The same model exists at three levels, in build order:

python_ref/ — a PyTorch reference: model, training loop, sampler, LoRA, evaluation. ~200 lines of clear code; the source of truth everything else is compared against.
wasm/ — the same model in C++, with every backward pass derived and written by hand. There is no autograd. Compiled to WebAssembly with Emscripten; built twice — scalar and -msimd128 for SIMD autovectorization.
webgpu/ — full forward, backward, and AdamW on the GPU in WGSL. Tensors stay resident in GPU buffers between ops; a buffer pool reuses them across steps; an entire training step records into one command submission.

A browser app picks a backend (WASM or WebGPU), trains in a Web Worker so the page never freezes, samples from the model, and checkpoints to OPFS so a run survives a refresh.

Engineering decisions

The principle throughout: every layer had to be testable before it was trusted. Each kernel has a finite-difference gradient check against a reference implementation; each model has an “overfit gate” — train on a single batch, the cross-entropy loss must collapse to near-zero or the build doesn’t ship. That one property is what made writing a hand-derived WebGPU backward pass tractable. Bugs were caught at the layer they lived in, not three layers later as a mystery in the loss curve.

The three implementations were built in that order on purpose: the PyTorch reference exists so the C++ has something to be wrong against; the C++ overfit gate exists so the WebGPU does too. Each level pins the next. The WebGPU training port itself went in as six staged pull requests — GPU tensors and matmul, the elementwise ops, attention, embeddings + cross-entropy + AdamW, the orchestrator, the app integration — each parity-checked against WASM before the next began. When everything is verifiable, the diffs stay small and the bugs stay local.

One note on honesty. An earlier write-up of mine documented WebGPU training as ~2× slower than WASM based on automated measurements; I later discovered the headless CI was using swiftshader, a software WebGPU adapter, so the comparison was software-WebGPU racing SIMD-WASM — not a valid GPU number. The doc was corrected, the claim withdrawn, and the real-hardware speed left explicitly unmeasured. The project’s whole method was “verify before claiming”; that was a miss against it, fixed in the open.

Outcome

A complete transformer that runs in a browser tab — ~0.8M params, byte-level, trains from scratch, generates samples, survives a refresh. The overfit gate sits at cross-entropy 5.55 → 0.002. The SIMD WASM build trains at ~1.6× the scalar speed.
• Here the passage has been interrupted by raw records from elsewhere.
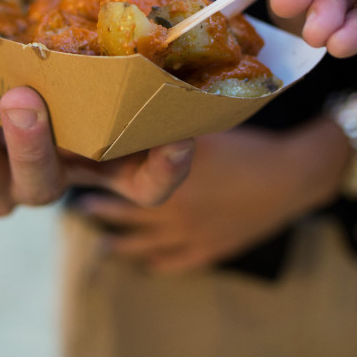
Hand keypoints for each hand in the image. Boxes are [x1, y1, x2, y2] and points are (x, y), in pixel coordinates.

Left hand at [0, 44, 194, 216]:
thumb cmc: (50, 74)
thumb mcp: (87, 70)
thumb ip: (123, 69)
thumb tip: (169, 66)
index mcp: (95, 167)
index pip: (146, 187)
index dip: (164, 170)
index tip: (177, 138)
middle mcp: (46, 189)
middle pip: (42, 185)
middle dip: (29, 143)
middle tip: (23, 95)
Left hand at [71, 119, 349, 273]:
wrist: (294, 179)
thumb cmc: (250, 145)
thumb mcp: (207, 127)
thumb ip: (170, 118)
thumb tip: (136, 97)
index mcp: (167, 173)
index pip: (115, 170)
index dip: (87, 165)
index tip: (62, 156)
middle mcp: (170, 207)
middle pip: (120, 204)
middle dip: (93, 196)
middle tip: (66, 190)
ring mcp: (186, 233)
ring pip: (136, 236)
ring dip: (111, 229)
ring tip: (87, 223)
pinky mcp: (206, 250)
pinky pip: (168, 260)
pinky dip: (147, 258)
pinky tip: (129, 257)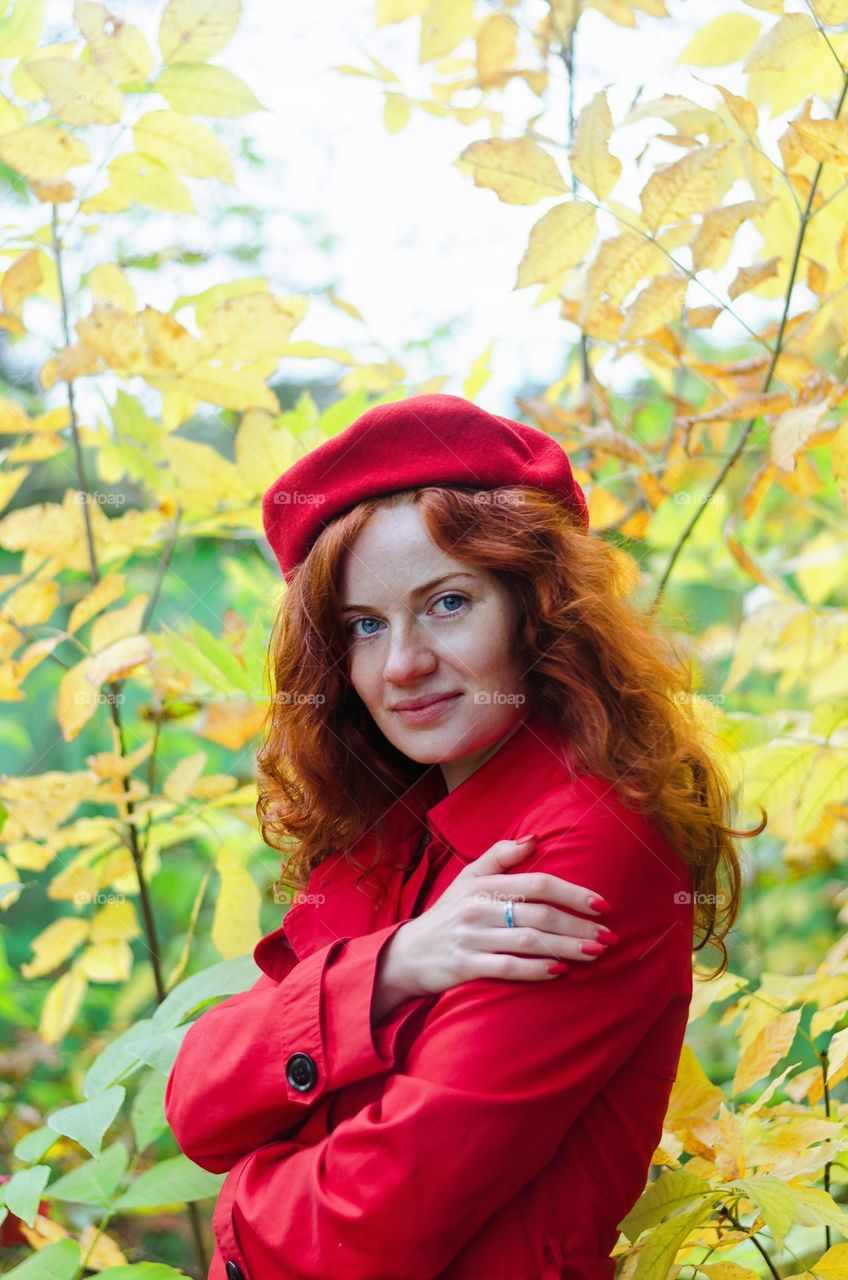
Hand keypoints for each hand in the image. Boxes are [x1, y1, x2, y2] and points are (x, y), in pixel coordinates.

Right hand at [382, 835, 617, 1002]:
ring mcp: (471, 937)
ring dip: (567, 947)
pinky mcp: (465, 965)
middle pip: (539, 913)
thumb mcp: (468, 878)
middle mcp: (478, 908)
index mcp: (483, 883)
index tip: (603, 904)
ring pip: (528, 940)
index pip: (536, 883)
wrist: (407, 954)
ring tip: (596, 953)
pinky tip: (560, 971)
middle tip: (610, 936)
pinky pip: (507, 967)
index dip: (572, 892)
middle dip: (579, 925)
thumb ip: (499, 856)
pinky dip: (536, 969)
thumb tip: (534, 839)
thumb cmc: (448, 914)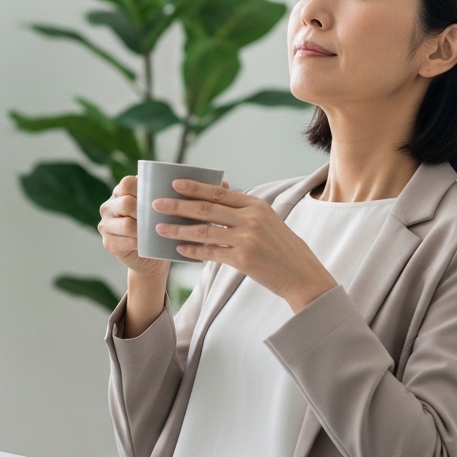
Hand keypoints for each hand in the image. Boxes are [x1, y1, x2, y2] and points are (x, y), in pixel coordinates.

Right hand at [98, 175, 169, 279]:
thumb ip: (159, 195)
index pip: (127, 184)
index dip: (143, 190)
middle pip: (126, 203)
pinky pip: (126, 242)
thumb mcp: (157, 208)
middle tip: (160, 218)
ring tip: (155, 232)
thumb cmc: (156, 226)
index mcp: (119, 193)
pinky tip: (147, 244)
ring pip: (127, 224)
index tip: (158, 199)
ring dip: (143, 230)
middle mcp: (108, 207)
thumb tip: (177, 184)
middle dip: (144, 211)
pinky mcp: (108, 243)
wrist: (151, 256)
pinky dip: (139, 243)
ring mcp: (106, 225)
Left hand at [153, 180, 337, 312]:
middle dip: (178, 206)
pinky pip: (211, 253)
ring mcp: (247, 239)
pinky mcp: (243, 259)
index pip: (219, 192)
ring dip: (179, 230)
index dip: (194, 187)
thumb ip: (241, 206)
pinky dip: (194, 251)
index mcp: (256, 204)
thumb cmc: (280, 245)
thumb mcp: (266, 218)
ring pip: (205, 231)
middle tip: (156, 204)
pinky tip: (179, 250)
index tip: (173, 183)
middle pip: (207, 209)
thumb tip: (217, 187)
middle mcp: (251, 218)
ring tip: (160, 229)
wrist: (300, 273)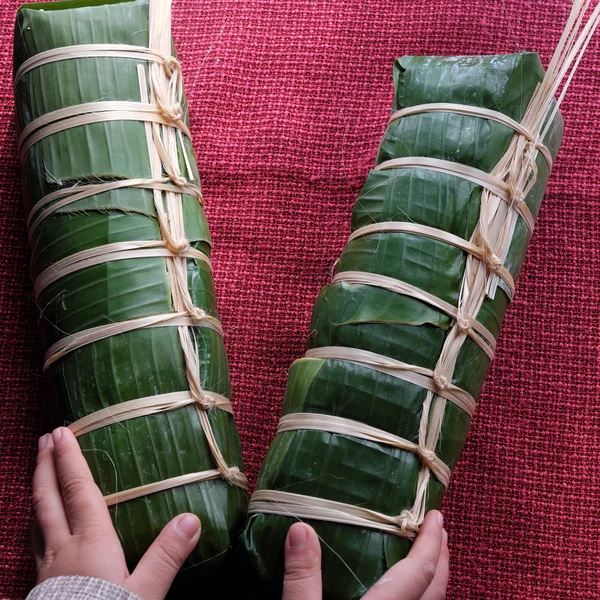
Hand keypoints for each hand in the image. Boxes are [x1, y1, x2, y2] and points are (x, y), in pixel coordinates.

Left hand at [32, 427, 200, 599]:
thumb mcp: (145, 592)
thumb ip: (166, 554)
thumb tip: (192, 517)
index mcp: (90, 541)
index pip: (77, 490)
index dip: (69, 459)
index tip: (62, 432)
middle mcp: (62, 548)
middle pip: (47, 499)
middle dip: (45, 466)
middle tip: (44, 439)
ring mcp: (47, 568)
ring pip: (37, 519)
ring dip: (38, 490)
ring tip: (39, 473)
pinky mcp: (40, 587)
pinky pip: (35, 543)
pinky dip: (37, 522)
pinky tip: (41, 528)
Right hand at [282, 510, 447, 599]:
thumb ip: (302, 577)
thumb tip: (300, 528)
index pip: (418, 572)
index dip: (430, 542)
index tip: (436, 515)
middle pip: (435, 590)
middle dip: (440, 558)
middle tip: (439, 530)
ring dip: (433, 577)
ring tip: (428, 555)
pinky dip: (420, 595)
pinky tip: (401, 591)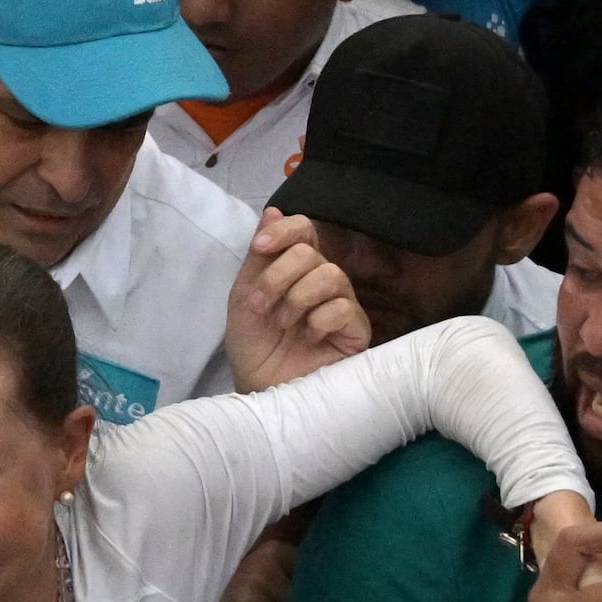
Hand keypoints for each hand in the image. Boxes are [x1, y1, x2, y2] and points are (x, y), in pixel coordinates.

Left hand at [225, 206, 371, 386]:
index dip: (285, 230)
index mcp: (295, 269)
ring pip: (332, 275)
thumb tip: (273, 211)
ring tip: (282, 324)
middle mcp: (322, 282)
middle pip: (311, 253)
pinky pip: (345, 309)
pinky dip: (319, 321)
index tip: (259, 247)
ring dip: (297, 298)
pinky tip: (309, 338)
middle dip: (278, 276)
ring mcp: (342, 306)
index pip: (304, 230)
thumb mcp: (245, 297)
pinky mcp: (356, 332)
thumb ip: (259, 258)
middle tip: (260, 306)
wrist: (260, 391)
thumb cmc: (253, 347)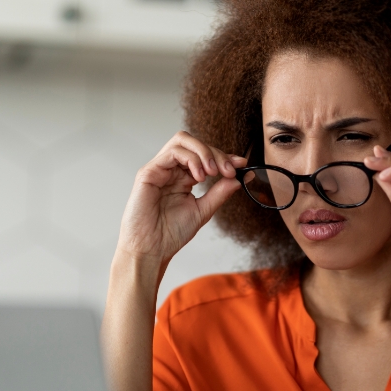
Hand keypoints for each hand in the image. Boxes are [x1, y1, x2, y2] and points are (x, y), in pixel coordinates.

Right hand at [117, 131, 246, 266]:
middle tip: (229, 170)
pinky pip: (172, 152)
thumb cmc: (170, 234)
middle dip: (216, 153)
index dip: (224, 157)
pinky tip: (199, 176)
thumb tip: (241, 178)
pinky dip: (191, 159)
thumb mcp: (203, 210)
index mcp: (183, 178)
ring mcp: (160, 169)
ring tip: (213, 172)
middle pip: (195, 144)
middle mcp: (171, 170)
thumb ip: (220, 192)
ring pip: (182, 140)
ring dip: (204, 152)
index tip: (241, 164)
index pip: (204, 156)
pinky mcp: (149, 172)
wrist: (151, 250)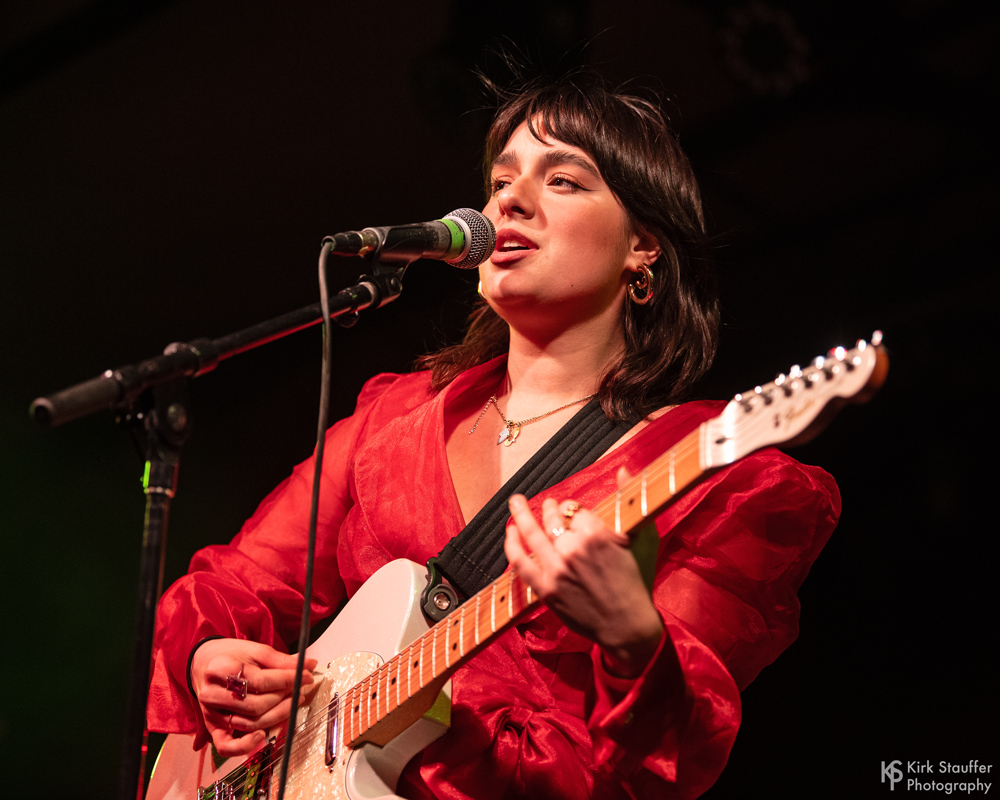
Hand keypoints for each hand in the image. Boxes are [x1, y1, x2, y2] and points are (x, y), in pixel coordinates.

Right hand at [189, 638, 318, 756]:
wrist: (203, 663)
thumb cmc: (232, 656)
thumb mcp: (255, 650)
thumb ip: (281, 660)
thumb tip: (309, 665)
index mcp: (220, 668)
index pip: (260, 680)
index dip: (287, 680)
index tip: (307, 675)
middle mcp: (211, 692)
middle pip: (255, 704)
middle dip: (283, 698)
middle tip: (299, 689)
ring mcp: (211, 712)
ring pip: (248, 723)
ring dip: (276, 716)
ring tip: (291, 703)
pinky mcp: (212, 727)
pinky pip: (226, 746)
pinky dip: (245, 746)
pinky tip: (262, 736)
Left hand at [504, 468, 663, 677]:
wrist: (627, 625)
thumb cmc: (636, 580)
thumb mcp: (640, 536)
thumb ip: (628, 498)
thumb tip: (623, 468)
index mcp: (597, 535)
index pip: (575, 510)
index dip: (572, 510)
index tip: (572, 512)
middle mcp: (574, 549)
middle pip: (552, 519)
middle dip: (549, 508)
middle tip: (548, 505)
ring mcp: (558, 570)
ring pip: (533, 534)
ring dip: (522, 515)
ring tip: (516, 503)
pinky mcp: (546, 589)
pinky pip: (521, 562)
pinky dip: (512, 545)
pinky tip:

The WebGPU training loop is correct end to end (24/24 kernels parity-checked, the GPU overfit gate passes); the real-hardware speedup is for whoever opens the playground on a real GPU to read off — which is, honestly, the right way to state an unmeasured number.

The model itself is too small to write coherent prose and is meant to be. The point of the project was the learning trail behind it kept visible — the write-ups, the staged PRs, every layer’s test. That part worked.